Still, negotiators and insiders are concerned with the lack of progress on HFCs. Immediate action under the Montreal Protocol would prevent their manufacture to begin with, and it would offer a cheaper pathway to alternatives. HFCs handled in a climate regime are dealt with after they are produced and inserted into millions of cars and refrigerators dispersed around the globe, with much larger payments required to bring them under control.

It is a fearsome genie that no one wants out of the bottle. HFC proliferation would exacerbate an already dire climate emergency. Yet negotiators from both developed and developing nations proved themselves ill-prepared to harvest this low-hanging fruit. They failed at a crucial moment to send a model of successful global cooperation to Copenhagen to energize the already troubled talks there.

Zaelke still holds out hope for a good outcome. Negotiators in Copenhagen can deliver solid progress by officially requesting that the Montreal Protocol be used to phase down HFCs as quickly as possible, with oversight provided by the existing climate regime.

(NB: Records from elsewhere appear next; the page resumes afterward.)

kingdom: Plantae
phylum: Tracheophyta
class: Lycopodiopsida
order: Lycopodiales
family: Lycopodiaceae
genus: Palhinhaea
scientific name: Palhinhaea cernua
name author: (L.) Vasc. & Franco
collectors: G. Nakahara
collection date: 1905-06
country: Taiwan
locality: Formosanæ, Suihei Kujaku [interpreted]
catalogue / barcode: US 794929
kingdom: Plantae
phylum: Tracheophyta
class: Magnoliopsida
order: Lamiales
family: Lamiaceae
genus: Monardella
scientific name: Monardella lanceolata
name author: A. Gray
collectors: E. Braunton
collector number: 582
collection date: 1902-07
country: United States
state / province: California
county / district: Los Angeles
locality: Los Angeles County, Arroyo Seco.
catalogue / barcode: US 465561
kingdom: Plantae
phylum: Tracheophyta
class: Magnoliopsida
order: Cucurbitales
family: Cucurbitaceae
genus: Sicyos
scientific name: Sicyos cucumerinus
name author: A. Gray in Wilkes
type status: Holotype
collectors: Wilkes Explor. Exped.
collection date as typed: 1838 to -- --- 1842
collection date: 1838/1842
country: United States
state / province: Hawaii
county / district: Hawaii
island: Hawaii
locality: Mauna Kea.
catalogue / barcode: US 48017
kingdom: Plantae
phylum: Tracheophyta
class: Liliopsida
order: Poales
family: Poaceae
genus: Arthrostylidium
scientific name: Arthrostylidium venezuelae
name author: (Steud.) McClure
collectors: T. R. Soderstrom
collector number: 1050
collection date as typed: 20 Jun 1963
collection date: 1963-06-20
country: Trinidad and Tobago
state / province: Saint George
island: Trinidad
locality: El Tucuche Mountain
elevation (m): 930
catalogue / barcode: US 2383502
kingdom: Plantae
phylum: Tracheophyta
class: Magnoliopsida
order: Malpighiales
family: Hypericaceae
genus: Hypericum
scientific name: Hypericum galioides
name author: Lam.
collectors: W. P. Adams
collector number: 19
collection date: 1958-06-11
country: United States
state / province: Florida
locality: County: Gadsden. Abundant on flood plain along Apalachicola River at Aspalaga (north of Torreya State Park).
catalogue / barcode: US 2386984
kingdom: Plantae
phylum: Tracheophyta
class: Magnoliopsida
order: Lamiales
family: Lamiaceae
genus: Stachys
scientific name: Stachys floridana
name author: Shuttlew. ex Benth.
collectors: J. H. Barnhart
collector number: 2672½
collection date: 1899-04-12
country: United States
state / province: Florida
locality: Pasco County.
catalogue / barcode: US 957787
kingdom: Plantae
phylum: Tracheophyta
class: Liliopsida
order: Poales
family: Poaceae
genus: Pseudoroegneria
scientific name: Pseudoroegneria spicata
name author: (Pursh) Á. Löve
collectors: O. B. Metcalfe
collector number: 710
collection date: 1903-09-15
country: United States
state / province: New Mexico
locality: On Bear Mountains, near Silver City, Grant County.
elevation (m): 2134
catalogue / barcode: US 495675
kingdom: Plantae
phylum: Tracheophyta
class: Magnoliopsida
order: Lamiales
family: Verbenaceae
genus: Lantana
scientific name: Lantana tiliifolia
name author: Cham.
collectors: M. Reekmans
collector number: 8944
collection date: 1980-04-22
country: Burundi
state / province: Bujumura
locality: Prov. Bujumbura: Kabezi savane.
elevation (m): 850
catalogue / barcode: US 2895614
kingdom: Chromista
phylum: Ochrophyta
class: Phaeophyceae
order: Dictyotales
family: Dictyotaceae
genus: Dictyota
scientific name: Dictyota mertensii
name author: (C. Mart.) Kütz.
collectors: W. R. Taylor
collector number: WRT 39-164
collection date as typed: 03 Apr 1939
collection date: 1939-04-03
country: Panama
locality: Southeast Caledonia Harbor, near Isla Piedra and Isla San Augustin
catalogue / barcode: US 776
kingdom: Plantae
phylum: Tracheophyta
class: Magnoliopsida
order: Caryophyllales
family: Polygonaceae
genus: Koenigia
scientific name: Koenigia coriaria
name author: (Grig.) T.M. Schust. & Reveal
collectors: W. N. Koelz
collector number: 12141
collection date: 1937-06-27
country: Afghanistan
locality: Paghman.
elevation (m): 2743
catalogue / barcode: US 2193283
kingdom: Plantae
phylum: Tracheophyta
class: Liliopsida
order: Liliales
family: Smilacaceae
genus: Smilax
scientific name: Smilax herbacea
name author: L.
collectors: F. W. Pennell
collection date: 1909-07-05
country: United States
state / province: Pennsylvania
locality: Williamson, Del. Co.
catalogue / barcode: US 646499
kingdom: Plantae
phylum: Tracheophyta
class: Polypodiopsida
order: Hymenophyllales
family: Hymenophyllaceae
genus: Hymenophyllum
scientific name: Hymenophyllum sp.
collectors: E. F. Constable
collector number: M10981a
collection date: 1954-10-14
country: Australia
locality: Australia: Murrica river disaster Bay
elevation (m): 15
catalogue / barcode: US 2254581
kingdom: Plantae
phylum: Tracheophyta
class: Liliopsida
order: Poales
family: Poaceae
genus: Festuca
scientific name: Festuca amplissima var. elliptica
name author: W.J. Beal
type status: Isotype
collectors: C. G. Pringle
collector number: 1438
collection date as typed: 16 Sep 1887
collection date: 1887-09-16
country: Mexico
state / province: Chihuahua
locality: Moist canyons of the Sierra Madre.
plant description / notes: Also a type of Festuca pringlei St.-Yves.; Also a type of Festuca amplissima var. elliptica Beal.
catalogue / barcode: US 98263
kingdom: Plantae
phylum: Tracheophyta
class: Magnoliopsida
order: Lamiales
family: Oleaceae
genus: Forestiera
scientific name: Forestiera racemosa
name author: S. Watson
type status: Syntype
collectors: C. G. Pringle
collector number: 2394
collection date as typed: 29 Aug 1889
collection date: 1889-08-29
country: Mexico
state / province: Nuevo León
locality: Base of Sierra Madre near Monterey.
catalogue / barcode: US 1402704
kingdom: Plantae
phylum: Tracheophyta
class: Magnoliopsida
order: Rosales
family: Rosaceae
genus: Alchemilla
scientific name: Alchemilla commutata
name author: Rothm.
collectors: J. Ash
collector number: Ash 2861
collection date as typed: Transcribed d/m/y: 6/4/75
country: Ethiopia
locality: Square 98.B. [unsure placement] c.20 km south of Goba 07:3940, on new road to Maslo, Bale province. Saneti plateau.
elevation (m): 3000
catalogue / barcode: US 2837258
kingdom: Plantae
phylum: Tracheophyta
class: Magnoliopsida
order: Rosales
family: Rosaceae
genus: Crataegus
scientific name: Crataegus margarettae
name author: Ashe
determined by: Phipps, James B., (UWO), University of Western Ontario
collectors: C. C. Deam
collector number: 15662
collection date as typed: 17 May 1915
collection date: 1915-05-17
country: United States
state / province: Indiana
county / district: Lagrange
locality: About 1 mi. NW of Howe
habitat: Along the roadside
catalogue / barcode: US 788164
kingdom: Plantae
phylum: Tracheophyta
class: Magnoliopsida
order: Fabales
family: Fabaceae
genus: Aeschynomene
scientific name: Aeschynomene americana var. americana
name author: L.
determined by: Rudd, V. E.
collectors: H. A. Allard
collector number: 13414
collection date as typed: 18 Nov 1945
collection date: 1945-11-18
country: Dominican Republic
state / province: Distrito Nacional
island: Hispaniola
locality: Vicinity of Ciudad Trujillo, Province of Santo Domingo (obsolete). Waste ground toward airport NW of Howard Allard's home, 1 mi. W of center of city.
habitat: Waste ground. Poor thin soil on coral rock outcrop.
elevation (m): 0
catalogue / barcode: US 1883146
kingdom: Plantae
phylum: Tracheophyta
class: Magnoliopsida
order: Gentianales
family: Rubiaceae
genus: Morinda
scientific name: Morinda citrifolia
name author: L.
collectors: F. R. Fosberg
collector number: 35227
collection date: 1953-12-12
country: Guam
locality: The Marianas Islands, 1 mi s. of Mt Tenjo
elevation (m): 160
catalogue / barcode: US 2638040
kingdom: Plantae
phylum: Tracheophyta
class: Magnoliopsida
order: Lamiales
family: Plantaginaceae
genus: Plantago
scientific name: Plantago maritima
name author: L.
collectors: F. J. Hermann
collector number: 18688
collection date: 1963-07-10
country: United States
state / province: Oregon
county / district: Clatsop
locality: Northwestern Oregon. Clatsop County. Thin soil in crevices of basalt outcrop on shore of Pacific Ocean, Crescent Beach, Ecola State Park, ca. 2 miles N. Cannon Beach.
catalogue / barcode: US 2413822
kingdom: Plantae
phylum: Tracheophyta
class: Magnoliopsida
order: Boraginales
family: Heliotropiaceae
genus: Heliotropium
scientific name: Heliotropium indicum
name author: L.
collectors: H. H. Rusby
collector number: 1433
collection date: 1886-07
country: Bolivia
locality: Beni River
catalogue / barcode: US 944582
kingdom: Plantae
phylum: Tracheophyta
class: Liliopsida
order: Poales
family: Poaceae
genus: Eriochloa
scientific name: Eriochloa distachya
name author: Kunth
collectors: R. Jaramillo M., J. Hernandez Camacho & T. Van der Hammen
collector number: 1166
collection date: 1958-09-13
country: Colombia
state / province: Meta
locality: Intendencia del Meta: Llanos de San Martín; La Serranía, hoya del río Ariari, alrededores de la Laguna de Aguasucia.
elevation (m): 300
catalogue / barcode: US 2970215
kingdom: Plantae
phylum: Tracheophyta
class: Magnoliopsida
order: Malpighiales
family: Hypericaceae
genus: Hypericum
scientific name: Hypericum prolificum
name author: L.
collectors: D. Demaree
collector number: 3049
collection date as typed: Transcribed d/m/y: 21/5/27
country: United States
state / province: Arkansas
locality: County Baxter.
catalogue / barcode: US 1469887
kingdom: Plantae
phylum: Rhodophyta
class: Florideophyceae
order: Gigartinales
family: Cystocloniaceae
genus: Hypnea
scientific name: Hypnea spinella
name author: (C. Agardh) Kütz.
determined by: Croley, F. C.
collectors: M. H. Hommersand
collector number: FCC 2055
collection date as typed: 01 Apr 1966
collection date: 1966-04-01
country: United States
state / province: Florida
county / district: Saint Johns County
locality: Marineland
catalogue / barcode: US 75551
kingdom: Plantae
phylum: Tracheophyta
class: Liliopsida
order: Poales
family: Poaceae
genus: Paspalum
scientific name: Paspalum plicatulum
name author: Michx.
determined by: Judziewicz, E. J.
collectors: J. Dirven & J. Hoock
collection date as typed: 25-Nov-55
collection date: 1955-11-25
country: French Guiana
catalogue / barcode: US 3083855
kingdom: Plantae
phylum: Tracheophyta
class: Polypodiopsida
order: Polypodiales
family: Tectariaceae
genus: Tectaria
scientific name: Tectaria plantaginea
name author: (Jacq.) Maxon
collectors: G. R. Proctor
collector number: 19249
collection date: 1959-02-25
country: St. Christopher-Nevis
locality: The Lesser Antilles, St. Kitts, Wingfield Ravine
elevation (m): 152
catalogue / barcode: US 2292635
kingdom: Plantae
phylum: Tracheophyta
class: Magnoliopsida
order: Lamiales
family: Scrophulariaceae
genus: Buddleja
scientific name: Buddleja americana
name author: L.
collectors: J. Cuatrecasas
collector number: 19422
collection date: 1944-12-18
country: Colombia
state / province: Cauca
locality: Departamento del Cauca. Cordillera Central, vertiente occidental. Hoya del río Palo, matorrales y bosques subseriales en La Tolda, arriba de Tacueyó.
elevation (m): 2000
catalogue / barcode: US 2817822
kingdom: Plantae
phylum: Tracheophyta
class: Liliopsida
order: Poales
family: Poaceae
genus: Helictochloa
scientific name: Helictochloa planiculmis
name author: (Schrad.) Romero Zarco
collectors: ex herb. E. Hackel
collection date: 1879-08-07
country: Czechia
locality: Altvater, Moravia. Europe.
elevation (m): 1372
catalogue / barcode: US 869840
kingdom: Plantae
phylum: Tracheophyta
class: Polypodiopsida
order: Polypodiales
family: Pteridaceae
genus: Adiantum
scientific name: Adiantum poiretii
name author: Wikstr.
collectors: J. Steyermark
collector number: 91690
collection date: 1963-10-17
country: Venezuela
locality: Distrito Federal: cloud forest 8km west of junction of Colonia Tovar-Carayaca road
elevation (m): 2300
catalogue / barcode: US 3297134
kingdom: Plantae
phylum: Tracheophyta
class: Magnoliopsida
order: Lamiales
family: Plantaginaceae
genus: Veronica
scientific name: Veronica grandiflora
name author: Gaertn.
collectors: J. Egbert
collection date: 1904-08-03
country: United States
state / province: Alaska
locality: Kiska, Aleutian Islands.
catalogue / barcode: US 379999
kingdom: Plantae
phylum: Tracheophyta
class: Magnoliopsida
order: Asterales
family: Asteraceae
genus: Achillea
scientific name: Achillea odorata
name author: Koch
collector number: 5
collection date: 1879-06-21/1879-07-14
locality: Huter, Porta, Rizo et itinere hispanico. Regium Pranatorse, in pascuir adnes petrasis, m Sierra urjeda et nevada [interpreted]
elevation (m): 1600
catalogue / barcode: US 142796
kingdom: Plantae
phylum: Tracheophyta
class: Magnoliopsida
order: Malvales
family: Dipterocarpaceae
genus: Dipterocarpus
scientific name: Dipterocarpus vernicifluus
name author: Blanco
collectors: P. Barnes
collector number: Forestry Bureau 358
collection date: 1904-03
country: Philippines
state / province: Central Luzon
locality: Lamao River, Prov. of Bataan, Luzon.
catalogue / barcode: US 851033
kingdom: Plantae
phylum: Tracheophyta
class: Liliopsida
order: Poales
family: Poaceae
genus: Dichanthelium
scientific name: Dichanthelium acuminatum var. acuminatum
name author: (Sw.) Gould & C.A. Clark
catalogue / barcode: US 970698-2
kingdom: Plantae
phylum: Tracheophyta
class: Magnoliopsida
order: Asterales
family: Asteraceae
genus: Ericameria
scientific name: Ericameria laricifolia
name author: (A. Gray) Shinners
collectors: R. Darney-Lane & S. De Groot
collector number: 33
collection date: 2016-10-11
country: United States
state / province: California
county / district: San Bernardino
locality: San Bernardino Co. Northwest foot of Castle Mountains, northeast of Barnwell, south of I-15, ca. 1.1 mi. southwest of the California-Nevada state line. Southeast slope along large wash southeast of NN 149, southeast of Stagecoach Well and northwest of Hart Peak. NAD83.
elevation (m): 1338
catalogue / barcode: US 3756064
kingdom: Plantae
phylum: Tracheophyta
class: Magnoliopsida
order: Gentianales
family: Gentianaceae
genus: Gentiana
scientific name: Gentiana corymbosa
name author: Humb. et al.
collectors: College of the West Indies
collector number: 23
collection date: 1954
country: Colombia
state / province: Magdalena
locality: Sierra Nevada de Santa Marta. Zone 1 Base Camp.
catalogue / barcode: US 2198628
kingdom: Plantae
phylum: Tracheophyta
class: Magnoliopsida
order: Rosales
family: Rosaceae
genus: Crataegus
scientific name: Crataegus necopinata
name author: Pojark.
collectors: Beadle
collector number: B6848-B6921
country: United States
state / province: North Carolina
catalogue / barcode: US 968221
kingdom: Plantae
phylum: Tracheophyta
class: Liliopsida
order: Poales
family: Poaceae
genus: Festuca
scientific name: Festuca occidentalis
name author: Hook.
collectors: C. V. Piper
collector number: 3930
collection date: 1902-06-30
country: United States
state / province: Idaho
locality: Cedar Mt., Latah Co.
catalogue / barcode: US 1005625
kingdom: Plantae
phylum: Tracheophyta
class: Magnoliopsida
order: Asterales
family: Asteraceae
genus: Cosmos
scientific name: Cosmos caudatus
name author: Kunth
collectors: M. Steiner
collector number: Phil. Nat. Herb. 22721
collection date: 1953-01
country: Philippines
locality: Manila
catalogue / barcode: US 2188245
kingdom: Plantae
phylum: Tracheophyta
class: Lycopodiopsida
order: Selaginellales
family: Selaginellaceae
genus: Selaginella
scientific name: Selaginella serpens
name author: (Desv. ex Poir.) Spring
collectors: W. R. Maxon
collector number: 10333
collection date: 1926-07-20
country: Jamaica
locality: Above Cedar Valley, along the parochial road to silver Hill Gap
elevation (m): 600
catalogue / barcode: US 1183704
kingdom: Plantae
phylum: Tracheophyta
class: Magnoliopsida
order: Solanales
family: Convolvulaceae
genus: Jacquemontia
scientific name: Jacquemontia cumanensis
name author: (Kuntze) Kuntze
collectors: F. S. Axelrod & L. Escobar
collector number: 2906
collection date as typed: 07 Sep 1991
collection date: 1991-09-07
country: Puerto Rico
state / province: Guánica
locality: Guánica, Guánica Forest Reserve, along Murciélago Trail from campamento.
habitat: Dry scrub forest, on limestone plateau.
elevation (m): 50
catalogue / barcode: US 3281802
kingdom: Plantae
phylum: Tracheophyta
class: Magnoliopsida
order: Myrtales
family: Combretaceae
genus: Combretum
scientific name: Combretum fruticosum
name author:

"It is still possible for Copenhagen to seize this opportunity to prevent the release of 100 billion tons of CO2-equivalent by enlisting the help of an adjunct treaty that already works to break the climate logjam. Resolving the HFC issue would be a good down-payment for a troubled system to make," he said.

Zaelke is hoping Obama administration officials will supply the diplomatic muscle needed to make that happen this time, but just a few weeks shy of Copenhagen, there is no evidence they will.

"If they don't, then HFCs are just going to get lost in the noise, and we'll lose the opportunity to shape policy around fast actions that buy us as much time as possible," Zaelke said.